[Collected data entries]
>>>>
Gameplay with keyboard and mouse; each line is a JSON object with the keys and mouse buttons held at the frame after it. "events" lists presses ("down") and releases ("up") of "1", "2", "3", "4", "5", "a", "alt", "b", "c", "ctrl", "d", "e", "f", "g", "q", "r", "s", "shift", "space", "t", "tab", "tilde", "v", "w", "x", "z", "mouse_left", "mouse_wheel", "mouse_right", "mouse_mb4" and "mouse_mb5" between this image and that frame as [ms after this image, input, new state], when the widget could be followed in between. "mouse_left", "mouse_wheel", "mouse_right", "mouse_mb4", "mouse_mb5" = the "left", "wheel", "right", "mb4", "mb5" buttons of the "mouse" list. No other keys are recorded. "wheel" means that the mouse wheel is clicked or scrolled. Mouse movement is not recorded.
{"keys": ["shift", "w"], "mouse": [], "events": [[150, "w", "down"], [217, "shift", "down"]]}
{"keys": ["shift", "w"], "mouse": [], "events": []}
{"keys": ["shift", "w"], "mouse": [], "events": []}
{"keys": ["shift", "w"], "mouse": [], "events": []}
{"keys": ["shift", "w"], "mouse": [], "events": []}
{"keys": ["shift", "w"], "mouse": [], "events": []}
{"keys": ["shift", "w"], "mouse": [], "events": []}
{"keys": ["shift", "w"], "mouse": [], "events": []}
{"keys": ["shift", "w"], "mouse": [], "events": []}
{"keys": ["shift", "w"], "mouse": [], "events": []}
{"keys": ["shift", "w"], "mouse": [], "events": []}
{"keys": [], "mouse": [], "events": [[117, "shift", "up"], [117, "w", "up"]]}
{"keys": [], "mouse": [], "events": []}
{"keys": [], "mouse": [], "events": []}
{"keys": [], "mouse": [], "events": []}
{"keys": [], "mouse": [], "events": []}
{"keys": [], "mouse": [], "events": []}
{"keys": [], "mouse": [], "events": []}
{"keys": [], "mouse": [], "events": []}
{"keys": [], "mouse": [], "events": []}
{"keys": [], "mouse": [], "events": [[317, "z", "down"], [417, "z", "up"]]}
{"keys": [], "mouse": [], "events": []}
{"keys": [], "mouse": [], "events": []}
<<<<
A single number is the answer here: how many lines above carry the string "down"?

**Answer box:** 3